The tail end of the Tea Party Express Tour, which began in Senate Majority Leader Harry Reid's Nevada hometown last month, made its last stop in the nation's capital, just across from a building named after conservative icon Ronald Regan. And this wasn't the only tax day protest, as Tea Party groups held dozens of similar rallies across the country.
Signs here declared, "Dissent is patriotic," and warned lawmakers to "Stop reckless spending."
"I say it's time for these little piggies to go home," shouted Tea Party favorite Rep. Michele Bachmann, R-Minn., to the crowd, referring to the current Democratic majority in Congress. Bachmann reminded the protestors, "It's all about November. Let's take back our country."
The Tea Party's influence will indeed be one of the key stories in this year's mid-term elections. "Your fired," one sign at the rally ominously read. "When did public service become royalty?" said another.
Some incumbent Republican officeholders are wary of the group while Tea Party members themselves seem to prefer conservatives who are outsiders and not part of the Washington establishment.
House Speaker Nancy Pelosi, a Democrat, tired to assert this conservative tension during her weekly press conference on Thursday, telling reporters that the Tea Party movement may force some Republicans into competitive primaries.
"The First Amendment is alive and well right outside my window," Pelosi said.

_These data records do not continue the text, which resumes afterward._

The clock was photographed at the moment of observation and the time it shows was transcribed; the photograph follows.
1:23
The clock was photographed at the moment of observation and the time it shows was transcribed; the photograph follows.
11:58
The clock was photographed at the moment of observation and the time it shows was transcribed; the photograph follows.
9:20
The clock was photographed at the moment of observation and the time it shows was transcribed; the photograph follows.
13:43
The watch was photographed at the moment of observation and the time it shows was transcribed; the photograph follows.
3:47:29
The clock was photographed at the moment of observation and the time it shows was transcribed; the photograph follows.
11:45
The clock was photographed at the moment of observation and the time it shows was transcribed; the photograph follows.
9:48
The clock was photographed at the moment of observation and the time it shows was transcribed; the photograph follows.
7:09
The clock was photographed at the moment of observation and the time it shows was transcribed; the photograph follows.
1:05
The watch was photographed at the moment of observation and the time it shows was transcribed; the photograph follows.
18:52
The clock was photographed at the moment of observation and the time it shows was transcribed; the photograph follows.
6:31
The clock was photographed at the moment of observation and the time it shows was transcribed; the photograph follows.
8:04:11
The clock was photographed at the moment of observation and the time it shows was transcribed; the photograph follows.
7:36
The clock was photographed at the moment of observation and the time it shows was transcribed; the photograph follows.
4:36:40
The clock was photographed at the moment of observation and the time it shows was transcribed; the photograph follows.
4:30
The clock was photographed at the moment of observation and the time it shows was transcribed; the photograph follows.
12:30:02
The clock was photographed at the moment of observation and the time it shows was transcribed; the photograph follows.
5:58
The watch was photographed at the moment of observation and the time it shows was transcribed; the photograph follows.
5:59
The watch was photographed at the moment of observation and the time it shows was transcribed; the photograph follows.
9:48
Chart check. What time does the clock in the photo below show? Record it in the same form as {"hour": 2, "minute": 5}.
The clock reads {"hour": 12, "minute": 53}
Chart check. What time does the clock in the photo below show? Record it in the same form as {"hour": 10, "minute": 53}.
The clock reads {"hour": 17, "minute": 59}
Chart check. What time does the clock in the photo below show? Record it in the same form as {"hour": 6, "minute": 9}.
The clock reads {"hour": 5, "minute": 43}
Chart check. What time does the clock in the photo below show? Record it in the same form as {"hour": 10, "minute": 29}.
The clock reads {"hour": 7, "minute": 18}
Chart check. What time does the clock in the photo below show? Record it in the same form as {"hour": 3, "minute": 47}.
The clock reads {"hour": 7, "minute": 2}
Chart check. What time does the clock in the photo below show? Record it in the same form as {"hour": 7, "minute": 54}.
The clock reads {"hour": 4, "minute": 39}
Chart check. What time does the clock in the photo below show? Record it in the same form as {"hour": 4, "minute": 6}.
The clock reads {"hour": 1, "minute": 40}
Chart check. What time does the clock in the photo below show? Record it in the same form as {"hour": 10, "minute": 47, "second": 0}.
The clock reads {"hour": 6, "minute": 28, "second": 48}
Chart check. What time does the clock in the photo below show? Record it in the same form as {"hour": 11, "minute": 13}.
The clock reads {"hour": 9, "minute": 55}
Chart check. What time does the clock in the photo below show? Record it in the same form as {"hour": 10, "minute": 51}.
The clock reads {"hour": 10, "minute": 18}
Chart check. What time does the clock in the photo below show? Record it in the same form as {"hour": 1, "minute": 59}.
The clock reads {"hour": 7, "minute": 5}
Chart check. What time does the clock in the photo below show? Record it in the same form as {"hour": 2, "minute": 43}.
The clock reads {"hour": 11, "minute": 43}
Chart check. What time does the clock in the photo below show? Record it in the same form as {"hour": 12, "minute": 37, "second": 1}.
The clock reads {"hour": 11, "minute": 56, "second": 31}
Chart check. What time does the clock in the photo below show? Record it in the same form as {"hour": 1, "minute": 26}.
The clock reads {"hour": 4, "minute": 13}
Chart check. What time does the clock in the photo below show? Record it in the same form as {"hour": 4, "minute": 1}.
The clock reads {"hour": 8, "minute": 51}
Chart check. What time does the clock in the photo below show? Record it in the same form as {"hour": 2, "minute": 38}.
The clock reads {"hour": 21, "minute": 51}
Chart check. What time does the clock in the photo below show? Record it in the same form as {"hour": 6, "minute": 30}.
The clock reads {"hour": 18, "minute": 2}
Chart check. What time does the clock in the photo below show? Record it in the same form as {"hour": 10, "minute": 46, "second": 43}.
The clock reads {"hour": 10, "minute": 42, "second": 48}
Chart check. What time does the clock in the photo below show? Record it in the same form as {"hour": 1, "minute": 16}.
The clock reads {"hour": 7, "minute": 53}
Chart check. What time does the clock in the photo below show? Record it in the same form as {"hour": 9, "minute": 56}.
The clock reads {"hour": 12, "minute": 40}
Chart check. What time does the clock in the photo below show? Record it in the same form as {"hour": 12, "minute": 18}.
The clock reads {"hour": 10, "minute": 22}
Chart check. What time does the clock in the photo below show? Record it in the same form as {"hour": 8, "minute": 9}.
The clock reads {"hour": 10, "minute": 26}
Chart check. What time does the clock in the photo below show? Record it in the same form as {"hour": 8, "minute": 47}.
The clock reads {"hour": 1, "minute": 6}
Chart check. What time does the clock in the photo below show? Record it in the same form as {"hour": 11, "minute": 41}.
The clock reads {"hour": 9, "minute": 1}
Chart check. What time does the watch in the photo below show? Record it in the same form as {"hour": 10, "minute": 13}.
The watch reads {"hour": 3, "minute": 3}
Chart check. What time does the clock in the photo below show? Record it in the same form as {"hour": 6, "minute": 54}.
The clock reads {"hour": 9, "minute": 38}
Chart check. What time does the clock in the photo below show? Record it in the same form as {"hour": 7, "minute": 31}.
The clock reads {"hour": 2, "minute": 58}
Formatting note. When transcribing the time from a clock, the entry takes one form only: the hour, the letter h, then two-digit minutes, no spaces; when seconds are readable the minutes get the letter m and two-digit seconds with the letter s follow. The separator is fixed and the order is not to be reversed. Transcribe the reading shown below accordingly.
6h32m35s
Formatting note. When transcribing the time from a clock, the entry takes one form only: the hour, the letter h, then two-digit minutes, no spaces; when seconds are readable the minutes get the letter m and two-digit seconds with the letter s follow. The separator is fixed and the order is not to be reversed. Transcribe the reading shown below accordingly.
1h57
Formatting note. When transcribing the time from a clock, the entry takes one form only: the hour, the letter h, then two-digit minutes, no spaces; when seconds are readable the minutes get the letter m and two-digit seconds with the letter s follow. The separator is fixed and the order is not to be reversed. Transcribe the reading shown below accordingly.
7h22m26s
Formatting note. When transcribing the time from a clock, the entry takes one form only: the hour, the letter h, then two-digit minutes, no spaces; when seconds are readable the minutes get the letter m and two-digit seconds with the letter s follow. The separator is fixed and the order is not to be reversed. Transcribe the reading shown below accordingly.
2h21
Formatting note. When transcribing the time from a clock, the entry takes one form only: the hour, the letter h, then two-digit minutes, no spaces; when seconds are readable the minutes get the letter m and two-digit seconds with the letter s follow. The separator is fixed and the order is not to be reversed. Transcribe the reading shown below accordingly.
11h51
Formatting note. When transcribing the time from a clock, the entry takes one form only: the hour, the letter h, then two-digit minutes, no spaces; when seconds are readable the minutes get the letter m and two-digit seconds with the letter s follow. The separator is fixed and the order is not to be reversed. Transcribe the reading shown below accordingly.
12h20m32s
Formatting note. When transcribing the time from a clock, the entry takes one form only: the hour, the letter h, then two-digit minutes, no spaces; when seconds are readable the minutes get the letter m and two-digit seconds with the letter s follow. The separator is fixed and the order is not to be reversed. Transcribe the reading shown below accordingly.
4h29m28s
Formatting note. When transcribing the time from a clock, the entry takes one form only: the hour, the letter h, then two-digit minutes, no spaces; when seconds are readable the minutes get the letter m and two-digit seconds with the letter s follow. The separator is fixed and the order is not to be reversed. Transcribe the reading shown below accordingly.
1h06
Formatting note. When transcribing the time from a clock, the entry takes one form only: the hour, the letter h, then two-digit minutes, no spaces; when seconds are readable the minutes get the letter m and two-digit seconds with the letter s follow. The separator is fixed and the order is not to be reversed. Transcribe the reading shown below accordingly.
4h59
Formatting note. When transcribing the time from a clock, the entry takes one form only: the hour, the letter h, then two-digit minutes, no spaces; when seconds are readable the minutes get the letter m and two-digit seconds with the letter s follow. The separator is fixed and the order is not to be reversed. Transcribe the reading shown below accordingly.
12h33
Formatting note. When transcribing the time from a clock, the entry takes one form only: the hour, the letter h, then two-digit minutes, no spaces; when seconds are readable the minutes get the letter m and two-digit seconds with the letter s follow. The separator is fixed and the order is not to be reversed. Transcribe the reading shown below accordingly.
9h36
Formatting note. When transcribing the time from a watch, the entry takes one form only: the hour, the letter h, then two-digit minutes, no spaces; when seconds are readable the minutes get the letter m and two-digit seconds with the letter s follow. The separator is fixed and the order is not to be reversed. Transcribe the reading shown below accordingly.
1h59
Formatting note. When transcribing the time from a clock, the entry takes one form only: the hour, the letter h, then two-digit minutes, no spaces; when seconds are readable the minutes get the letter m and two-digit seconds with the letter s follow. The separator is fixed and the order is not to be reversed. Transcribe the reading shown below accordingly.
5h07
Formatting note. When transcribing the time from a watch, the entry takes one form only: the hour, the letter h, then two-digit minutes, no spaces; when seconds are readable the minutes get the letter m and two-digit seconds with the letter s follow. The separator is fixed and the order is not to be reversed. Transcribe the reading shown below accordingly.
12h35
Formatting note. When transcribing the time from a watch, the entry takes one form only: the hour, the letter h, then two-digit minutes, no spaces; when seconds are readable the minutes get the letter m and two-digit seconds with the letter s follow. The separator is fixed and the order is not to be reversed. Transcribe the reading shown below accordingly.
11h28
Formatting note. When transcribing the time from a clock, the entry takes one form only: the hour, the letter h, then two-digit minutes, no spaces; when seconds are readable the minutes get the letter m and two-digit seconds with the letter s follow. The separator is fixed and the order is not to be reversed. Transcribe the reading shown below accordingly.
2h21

But the group known as the Tea Party Express held its own news conference before the rallies, during which it released a liberal-heavy list of top targets for 2010. Those included vulnerable moderate Democrats like Sen. Blanche Lincoln, D-Ark.
Even with the elections lingering on the horizon, Thursday's D.C. rally seemed to be more about venting-about the direction of the country, the size of federal government, and the new $1 trillion healthcare law.
Crowd chants included, "Stop raising taxes on people who need jobs!" and "The American people are not stupid!"
Former Saturday Night Live comedian Victoria Jackson took to the stage and plucked a ukulele while performing a song with the lyrics, "There's a communist in the White House."
Parents held pictures of their sons and daughters, begging that the nation's debt would not end up destroying their children's future.
Belmar, N.J., resident Brian Thiede, 22, holding a large yellow flag with the trademark "Don't Tread on Me" emblem, said he joined the movement "the very second I lost my job because of too many small business taxes."
Not surprisingly, taxes did receive the day's most ire. Former Republican House leader Dick Armey, now the head of Freedom Works, yelled to the crowd, "This tax code that you're living under is abomination of the human spirit!" Alaina Pangelina contributed to this report.